[Bug] AcquireTokenInteractive localhost redirection fails for all attempts after the first successful authentication #5455
Description
Library version used
4.73.1.0
.NET version
Windows application targeting .NET Framework 4.6.2
Scenario
PublicClient - desktop app
Is this a new or an existing app?
The app is in production, and I have upgraded to a new version of MSAL
Issue description and reproduction steps
I am successfully creating an PublicClientApplicationBuilder that opens the system default browser for authentication and redirects back to localhost as expected. However, if I call exactly the same code more than once, all subsequent attempts open the browser, but after authentication the localhost redirect fails with "localhost refused to connect".
Using netstat -ano | find "LISTEN" I can see the random ephemeral port open and listening during authentication and this disappears after the redirect; the port number matches the browser URL, eg
TCP [::]:65457 [::]:0 LISTENING 4
http://localhost:65457/?code=xx&client_info=xx&state=xx
The only way to get the properly functioning again is to close the application and start a new instance, so I suspect the local socket is not being released and as there is no Dispose() method for IPublicClientApplication there seems no way to do this through code?
Therefore, this makes for a poor use experience as the browser makes it look like it's failed.
Two points of note:-
- In my application code where I create storage cache for the token file, even if I delete this and call
oAuthApp.RemoveAsync()on all the accounts held, despite the apparent failure, subsequent Graph calls are actually successful. - If intercepting traffic with Fiddler, all attempts are always successful.
Relevant code snippets
#
private Microsoft.Identity.Client.IPublicClientApplication oAuthApp;
private async System.Threading.Tasks.Task<bool> foo() {
oAuthApp = Microsoft.Identity.Client.PublicClientApplicationBuilder.Create(clientId)
.WithAuthority("https://login.microsoftonline.com/common")
.WithRedirectUri("http://localhost")
.Build();
String[] scopes = new string[] { "user.read", "Calendars.ReadWrite", "Calendars.ReadWrite.Shared" };
Microsoft.Identity.Client.IAccount firstAccount = (await oAuthApp.GetAccountsAsync()).FirstOrDefault();
Microsoft.Identity.Client.AuthenticationResult authResult = await oAuthApp.AcquireTokenInteractive(scopes)

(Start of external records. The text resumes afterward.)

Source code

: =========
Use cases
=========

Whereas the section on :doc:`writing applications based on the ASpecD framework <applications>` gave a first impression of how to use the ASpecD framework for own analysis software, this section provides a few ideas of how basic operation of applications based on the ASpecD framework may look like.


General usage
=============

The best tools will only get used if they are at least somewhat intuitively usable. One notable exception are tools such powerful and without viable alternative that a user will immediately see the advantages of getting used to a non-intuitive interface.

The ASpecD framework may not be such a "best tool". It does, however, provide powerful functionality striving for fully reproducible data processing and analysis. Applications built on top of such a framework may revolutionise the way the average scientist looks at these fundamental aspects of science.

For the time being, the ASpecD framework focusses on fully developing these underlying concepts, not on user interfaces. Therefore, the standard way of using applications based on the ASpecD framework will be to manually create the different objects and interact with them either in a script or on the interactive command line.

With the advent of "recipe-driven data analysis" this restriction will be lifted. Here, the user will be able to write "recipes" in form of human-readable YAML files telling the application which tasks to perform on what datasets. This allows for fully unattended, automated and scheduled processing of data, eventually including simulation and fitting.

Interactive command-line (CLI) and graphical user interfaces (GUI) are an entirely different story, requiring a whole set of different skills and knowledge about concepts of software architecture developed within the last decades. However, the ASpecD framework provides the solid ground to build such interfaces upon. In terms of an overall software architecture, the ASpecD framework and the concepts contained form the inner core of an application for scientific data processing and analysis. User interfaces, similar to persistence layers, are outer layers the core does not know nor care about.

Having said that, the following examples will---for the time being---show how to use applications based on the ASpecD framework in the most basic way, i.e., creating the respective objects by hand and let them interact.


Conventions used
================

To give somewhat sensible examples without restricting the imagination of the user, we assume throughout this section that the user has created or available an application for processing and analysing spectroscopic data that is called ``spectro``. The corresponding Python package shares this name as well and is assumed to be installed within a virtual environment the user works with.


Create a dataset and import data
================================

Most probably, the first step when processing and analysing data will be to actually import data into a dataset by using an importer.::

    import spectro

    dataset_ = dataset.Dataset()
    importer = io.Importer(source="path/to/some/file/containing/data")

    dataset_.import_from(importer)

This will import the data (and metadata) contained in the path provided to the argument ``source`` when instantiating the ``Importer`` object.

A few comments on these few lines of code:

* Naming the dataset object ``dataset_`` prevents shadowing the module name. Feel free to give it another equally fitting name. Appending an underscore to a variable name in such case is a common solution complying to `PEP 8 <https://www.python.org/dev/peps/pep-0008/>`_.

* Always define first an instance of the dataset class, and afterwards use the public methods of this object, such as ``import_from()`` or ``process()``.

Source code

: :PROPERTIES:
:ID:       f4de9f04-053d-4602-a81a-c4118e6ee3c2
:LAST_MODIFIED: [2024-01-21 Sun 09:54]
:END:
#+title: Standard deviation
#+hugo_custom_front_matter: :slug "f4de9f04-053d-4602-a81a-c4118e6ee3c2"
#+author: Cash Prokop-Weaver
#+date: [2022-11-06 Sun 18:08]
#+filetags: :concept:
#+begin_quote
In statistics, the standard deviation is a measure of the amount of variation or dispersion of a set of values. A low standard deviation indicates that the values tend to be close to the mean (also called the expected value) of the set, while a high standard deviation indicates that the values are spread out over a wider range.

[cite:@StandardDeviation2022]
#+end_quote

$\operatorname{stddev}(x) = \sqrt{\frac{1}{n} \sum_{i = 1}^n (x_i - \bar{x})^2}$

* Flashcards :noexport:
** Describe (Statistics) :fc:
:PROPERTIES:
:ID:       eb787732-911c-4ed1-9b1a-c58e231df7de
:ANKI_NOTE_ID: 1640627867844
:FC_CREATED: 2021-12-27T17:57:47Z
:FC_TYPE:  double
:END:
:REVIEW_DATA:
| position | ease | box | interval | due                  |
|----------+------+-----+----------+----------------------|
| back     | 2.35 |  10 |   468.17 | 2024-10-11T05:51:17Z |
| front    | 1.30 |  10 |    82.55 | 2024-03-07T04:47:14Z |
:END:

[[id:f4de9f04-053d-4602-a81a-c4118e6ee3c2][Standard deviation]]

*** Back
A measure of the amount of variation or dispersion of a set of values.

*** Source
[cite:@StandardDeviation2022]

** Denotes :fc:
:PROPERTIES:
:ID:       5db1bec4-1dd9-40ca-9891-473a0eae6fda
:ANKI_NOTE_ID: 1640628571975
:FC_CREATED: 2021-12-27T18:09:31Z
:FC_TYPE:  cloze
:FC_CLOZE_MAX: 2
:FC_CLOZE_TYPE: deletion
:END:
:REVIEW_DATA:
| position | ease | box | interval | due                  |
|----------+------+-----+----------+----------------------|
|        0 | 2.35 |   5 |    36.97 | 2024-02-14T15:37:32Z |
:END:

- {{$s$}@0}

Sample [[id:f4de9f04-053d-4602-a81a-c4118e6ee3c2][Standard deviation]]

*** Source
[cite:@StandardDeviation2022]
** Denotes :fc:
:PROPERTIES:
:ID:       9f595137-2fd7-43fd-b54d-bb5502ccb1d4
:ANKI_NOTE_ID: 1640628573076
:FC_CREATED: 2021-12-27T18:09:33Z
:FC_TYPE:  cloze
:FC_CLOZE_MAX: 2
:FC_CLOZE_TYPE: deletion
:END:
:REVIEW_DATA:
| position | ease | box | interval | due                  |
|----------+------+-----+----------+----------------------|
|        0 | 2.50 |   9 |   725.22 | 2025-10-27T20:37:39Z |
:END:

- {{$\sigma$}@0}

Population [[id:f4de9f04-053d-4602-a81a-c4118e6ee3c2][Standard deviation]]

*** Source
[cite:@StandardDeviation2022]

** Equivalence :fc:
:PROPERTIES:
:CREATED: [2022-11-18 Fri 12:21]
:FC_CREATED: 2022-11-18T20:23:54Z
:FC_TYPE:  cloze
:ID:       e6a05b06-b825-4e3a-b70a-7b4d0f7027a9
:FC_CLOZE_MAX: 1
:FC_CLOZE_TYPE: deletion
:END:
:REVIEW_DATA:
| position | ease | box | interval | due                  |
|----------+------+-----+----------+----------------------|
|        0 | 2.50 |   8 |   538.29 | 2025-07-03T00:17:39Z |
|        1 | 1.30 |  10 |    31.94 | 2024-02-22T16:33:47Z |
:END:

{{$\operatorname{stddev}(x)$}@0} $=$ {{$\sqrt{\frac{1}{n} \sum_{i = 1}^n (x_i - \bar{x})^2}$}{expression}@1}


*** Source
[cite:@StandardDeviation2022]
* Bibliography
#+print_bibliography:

.WithAccount(firstAccount)
.WithPrompt(Microsoft.Identity.Client.Prompt.SelectAccount)
.WithUseEmbeddedWebView(false)
.ExecuteAsync();
return true;
}
public void test() {
var bar = System.Threading.Tasks.Task.Run(async () => { await foo(); });
bar = System.Threading.Tasks.Task.Run(async () => { await foo(); });
}Expected behavior
Any subsequent attempts to authenticate following the initial one, should also successfully redirect to the localhost port and give a proper "this window can now be closed" message (not "connection refused").
Identity provider
Microsoft Entra ID (Work and School accounts and Personal Microsoft accounts)
Regression
No response
Solution and workarounds
- Close the application and reopen - not really a workaround
- Intercept local traffic with Fiddler - not a production solution.